Originally Posted by

**gens**
a program that gives wrong results is infinitely slower then any program that does

(...)

unrolled loops also help.. to a point

i got an new AMD now, but i think intel still suffers from half aligned reads/writes (16byte aligned is usually the best)

So this is my "final" C code that does the same number of compiler improvement with no alignment.
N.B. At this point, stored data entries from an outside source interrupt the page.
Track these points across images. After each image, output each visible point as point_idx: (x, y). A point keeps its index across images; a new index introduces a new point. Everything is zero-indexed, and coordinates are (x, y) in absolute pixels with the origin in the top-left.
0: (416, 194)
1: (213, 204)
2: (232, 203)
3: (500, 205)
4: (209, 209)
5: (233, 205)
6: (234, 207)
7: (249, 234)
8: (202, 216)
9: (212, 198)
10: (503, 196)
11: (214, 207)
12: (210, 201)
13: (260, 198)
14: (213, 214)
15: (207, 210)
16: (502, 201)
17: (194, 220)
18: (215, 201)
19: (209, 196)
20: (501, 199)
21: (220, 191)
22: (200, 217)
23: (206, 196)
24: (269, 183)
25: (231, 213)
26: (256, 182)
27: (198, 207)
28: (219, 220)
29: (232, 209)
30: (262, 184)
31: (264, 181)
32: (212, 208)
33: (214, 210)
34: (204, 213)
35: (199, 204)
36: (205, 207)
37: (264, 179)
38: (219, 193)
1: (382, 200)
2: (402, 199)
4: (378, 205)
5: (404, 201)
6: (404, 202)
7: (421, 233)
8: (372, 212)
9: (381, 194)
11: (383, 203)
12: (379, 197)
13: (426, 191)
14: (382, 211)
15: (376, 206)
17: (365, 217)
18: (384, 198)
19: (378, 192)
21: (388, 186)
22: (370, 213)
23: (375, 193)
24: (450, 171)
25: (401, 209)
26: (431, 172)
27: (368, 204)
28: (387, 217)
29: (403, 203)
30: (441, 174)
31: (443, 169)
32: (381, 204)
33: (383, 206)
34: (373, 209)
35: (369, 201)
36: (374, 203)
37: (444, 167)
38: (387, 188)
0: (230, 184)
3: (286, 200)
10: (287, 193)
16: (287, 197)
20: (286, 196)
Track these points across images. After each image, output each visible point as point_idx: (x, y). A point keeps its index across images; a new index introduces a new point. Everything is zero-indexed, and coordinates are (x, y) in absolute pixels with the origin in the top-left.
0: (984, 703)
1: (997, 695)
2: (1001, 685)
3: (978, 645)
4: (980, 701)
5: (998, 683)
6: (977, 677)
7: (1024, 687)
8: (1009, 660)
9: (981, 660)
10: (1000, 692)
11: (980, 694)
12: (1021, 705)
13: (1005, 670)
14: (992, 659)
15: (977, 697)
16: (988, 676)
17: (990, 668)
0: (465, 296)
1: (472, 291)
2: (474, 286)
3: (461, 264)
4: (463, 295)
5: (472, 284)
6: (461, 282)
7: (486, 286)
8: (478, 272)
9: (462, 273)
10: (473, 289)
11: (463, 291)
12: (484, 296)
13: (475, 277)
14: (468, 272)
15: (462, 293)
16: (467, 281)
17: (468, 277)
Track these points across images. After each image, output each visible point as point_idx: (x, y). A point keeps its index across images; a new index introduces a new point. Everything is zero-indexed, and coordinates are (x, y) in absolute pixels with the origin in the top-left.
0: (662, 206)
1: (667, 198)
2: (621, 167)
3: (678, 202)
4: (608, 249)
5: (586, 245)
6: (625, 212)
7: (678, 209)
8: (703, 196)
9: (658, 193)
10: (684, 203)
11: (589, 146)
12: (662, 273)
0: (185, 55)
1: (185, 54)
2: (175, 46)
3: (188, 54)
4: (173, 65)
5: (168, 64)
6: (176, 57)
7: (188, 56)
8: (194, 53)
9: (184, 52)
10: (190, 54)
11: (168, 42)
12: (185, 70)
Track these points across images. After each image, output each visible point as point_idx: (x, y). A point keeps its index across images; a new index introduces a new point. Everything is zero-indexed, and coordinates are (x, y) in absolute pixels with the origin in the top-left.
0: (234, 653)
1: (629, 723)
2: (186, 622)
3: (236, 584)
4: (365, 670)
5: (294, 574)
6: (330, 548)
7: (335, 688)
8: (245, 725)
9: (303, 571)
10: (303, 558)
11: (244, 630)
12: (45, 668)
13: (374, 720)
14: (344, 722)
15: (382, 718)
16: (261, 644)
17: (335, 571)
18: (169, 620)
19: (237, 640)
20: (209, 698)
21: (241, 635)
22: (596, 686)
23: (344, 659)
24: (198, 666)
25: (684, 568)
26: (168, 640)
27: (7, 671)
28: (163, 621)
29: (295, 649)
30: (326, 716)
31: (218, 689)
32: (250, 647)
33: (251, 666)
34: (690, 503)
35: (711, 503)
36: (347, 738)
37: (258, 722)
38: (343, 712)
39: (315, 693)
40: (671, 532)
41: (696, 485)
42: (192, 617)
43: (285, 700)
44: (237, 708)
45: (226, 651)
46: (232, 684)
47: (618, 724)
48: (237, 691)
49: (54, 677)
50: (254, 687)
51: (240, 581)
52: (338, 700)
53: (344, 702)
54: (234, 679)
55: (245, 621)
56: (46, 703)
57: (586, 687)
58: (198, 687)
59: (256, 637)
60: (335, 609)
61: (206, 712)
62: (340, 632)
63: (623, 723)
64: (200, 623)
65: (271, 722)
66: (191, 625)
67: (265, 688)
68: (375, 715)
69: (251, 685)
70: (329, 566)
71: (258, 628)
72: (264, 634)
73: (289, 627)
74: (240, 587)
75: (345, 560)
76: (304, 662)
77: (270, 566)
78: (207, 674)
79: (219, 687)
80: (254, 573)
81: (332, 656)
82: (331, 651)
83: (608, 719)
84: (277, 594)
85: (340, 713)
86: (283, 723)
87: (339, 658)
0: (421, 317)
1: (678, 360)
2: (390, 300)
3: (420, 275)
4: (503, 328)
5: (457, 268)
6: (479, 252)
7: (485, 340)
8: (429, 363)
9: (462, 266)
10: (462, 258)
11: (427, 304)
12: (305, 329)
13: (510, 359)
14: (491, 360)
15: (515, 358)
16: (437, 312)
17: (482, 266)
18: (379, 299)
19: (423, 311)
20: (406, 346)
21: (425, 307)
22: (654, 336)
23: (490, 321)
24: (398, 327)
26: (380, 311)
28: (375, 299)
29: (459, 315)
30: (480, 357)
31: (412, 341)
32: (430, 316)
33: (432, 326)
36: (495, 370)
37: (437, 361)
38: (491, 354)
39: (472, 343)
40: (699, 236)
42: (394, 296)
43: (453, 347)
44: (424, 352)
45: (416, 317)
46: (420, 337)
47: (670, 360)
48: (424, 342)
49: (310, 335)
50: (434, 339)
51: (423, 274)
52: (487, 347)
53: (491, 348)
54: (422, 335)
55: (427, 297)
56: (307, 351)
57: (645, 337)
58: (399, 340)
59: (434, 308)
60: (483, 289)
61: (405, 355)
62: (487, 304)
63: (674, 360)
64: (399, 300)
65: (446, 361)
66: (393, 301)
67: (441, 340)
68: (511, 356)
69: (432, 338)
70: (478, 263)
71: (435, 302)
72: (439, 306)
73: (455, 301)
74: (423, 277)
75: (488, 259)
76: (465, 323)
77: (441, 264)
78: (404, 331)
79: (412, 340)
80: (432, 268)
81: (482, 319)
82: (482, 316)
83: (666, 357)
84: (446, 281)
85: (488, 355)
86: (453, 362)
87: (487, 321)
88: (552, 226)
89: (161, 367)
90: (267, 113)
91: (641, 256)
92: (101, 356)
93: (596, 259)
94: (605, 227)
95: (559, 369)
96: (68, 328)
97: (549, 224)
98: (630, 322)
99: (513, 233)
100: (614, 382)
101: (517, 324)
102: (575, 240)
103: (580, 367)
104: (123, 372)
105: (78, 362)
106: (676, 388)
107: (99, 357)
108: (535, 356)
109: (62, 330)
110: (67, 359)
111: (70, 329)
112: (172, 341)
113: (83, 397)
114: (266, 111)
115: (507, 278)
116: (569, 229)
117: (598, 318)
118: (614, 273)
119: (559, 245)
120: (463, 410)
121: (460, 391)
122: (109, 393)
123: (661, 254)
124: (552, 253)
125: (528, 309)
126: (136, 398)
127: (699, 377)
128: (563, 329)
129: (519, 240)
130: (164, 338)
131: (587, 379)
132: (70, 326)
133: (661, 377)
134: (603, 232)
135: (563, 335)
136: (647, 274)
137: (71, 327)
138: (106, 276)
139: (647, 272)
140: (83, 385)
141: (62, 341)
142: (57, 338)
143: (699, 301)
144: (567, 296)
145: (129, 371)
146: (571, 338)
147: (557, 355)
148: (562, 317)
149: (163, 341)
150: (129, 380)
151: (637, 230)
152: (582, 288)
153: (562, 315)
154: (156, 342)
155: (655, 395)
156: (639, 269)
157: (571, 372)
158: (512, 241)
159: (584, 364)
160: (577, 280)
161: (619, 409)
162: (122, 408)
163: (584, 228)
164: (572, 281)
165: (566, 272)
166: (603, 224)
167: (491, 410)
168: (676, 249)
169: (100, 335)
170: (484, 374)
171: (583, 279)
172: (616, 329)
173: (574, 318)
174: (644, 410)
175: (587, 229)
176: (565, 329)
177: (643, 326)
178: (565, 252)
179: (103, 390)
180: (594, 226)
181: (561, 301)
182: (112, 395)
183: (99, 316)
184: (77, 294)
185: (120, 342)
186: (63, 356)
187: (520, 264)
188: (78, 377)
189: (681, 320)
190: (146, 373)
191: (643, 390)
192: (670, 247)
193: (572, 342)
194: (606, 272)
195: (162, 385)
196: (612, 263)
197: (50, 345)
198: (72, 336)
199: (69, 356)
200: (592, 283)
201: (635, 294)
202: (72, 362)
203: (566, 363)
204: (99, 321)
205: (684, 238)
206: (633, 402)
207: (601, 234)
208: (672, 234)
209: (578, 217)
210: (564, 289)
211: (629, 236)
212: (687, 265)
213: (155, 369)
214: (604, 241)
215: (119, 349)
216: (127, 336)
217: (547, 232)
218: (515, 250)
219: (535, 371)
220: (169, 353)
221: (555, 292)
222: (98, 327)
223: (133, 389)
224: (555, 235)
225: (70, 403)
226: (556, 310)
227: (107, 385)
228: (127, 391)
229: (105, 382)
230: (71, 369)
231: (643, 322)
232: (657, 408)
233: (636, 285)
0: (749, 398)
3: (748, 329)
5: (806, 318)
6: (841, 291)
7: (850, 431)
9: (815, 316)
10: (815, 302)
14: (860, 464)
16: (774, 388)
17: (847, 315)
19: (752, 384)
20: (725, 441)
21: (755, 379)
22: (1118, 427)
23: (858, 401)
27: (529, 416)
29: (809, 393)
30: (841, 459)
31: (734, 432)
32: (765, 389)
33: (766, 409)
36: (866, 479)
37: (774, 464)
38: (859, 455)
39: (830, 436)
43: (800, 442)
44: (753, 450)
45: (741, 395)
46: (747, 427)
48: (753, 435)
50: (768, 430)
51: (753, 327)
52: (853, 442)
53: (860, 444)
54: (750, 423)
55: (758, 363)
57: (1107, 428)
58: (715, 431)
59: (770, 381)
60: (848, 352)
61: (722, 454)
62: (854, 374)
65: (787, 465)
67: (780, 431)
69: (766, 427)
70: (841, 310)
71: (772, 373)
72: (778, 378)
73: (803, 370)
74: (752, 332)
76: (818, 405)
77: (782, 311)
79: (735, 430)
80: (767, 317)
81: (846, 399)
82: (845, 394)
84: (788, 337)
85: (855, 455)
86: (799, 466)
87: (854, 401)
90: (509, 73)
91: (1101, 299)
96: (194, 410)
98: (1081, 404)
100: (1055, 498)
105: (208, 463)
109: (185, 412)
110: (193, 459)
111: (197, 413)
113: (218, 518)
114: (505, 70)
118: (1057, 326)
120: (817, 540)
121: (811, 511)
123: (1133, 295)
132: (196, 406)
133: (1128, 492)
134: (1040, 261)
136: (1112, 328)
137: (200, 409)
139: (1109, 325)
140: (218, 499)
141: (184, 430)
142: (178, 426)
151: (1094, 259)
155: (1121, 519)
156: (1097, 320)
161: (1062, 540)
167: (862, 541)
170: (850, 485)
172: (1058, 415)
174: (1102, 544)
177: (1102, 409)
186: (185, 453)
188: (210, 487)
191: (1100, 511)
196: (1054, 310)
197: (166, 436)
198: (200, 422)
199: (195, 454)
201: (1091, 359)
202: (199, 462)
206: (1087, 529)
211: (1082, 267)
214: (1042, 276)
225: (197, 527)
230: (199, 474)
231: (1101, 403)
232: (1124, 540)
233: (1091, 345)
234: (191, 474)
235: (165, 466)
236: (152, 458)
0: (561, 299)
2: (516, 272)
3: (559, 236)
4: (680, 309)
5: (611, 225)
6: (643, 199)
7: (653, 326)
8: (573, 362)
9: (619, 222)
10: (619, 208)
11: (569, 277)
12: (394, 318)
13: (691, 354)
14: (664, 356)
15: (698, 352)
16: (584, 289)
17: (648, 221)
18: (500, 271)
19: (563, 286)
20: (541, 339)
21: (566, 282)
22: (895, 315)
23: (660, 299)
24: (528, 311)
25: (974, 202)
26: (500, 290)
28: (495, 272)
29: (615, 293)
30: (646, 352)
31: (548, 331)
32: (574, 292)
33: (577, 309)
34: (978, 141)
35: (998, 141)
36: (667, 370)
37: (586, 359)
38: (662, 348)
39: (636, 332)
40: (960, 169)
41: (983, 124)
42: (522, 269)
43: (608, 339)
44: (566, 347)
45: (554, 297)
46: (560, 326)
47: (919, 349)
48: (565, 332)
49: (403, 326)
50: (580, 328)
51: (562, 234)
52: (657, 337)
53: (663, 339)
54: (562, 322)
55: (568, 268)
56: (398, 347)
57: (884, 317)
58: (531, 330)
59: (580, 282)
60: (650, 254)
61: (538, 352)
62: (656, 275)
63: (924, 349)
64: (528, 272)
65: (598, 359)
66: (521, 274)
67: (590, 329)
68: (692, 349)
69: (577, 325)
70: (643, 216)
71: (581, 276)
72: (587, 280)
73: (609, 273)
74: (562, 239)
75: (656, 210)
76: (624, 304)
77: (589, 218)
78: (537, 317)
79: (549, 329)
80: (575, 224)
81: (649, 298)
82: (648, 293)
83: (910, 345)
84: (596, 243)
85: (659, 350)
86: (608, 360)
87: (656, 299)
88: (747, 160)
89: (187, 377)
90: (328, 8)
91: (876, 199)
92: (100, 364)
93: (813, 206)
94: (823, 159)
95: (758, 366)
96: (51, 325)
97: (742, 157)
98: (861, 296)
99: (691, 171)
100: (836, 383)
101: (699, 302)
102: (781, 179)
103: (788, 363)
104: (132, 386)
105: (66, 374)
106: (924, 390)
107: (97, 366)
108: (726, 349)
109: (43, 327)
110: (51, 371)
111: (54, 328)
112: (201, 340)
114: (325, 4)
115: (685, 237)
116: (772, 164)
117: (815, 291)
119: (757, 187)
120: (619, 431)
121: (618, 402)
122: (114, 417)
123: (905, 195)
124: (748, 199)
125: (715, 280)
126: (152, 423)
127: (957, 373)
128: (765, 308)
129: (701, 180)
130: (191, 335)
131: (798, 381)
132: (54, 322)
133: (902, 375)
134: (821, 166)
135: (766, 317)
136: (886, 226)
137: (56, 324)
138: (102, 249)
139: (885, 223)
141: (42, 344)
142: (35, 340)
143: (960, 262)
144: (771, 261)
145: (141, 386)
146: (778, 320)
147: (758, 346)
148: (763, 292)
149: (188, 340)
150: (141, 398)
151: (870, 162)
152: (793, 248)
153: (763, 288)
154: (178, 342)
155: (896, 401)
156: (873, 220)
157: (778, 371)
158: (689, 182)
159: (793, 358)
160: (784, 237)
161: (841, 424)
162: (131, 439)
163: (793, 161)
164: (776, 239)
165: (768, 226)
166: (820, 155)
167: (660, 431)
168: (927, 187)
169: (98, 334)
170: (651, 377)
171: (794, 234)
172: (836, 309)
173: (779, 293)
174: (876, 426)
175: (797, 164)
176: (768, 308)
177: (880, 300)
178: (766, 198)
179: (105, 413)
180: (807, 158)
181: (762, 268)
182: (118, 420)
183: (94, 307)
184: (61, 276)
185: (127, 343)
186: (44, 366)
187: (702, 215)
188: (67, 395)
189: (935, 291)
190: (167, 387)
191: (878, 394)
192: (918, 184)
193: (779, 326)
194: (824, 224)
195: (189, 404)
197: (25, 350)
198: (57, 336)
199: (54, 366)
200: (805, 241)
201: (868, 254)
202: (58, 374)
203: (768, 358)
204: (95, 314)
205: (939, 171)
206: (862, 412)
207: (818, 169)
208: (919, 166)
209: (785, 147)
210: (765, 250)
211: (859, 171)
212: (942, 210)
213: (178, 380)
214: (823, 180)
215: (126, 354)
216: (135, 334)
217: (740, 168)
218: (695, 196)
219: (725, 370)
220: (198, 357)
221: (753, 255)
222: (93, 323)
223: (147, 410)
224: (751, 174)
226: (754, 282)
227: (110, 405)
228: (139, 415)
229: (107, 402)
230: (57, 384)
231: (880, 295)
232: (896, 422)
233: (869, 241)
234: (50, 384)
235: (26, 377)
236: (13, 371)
Using basically: "-O3 -ffast-math -flto" will run faster than the most aligned code I could write (look on the next block of code)

Code:

#include <stdio.h>
#include <stdlib.h>
#include <memory.h>
#include <sys/time.h>
unsigned long long int rdtsc(void)
{
unsigned long long int x;
unsigned a, d;
__asm__ volatile("rdtsc" : "=a" (a), "=d" (d));
return ((unsigned long long)a) | (((unsigned long long)d) << 32);;
}
float matrices[10000][9];
float vertices[10000][3];
float result[10000][3];
void compute(int count ) {
int i,j,k;
float partial;
float res[3];
for( i=0;i<count;i++) {
for(j = 0; j<3; j++)
{
partial = 0.0f;
for(k = 0; k<3; k++)
partial += vertices[i][k] * matrices[i][j*3+k];
res[j] = partial;
}
memcpy(&result, &res, sizeof(float)*3);
}
}
int main() {
int i;
int count = 10000;
float tmp=0.0f;
for( i=0; i<count*3; i++) {
vertices[i/3][i%3]=tmp;
tmp=tmp+1;
}
tmp = 0.0f;
for( i=0; i<count*9; i++) {
matrices[i/9][i%9]=tmp;
tmp=tmp+1;
}
unsigned long long ts = rdtsc();
compute( count );
printf("elapsed ticks: %llu\n", rdtsc() - ts);
for( i=0; i<24; i++) {
printf("%f ", result[i/3][i%3]);
}
printf("\n");
return 0;
}

2nd version:

Code:

void compute(
float * __restrict matrix,
float * __restrict vertex,
float * __restrict result,
int count ) {
int i,j,k;
float *m = __builtin_assume_aligned(matrix, 16);
float *v = __builtin_assume_aligned(vertex, 16);
float *r = __builtin_assume_aligned(result, 16);
for( i=0;i<count;i++) {
for(j=0;j<3;j++)
{
float accumulator = 0.0f;
for (k=0;k<3;k++)
accumulator+= m[j]*v[k];
result[j] = accumulator;
}
m += 9;
r += 3;
v += 3;
}
}
#include <stdio.h>
#include <sys/time.h>
unsigned long long int rdtsc(void)
{
unsigned long long int x;
unsigned a, d;
__asm__ volatile("rdtsc" : "=a" (a), "=d" (d));
return ((unsigned long long)a) | (((unsigned long long)d) << 32);;
}
int main() {
float matrices[100000];
float vertices[100000];
float result[100000];
int i;
int count = 10000;
float *ptrmat, *ptrvert, *ptrres;
float tmp=0;
for( i=0; i<count*3; i++) {
matrices[i]=tmp;
vertices[i]=tmp;
tmp=tmp+1;
}
ptrmat = &matrices[0];
ptrvert = &vertices[0];
ptrres = &result[0];
unsigned long long ts = rdtsc();
compute( ptrmat, ptrvert, ptrres, count );
printf("elapsed ticks: %llu\n", rdtsc() - ts);
for( i=0; i<24; i++) {
printf("%f ", result[i]);
}
printf("\n");
return 0;
}

Changed data structure to store bi-dimensional arrays:

Code:

$ ./a.out
elapsed ticks: 263760

Same data structure (2nd implementation) with alignment hints and merging of the loops

Code:

$ ./a.out
elapsed ticks: 331592

I think that none of the implementation were in fact vectorized, but they run smoking fast and faster (I think, I don't know how to compile the assembly part, using **as** tool!?) than the +30% speedup. Both run more than 100% faster than the original code I was given by you (that they were running in the 700000 ticks zone). So maybe is time for you to improve your C skills to get to speed with fast C code!?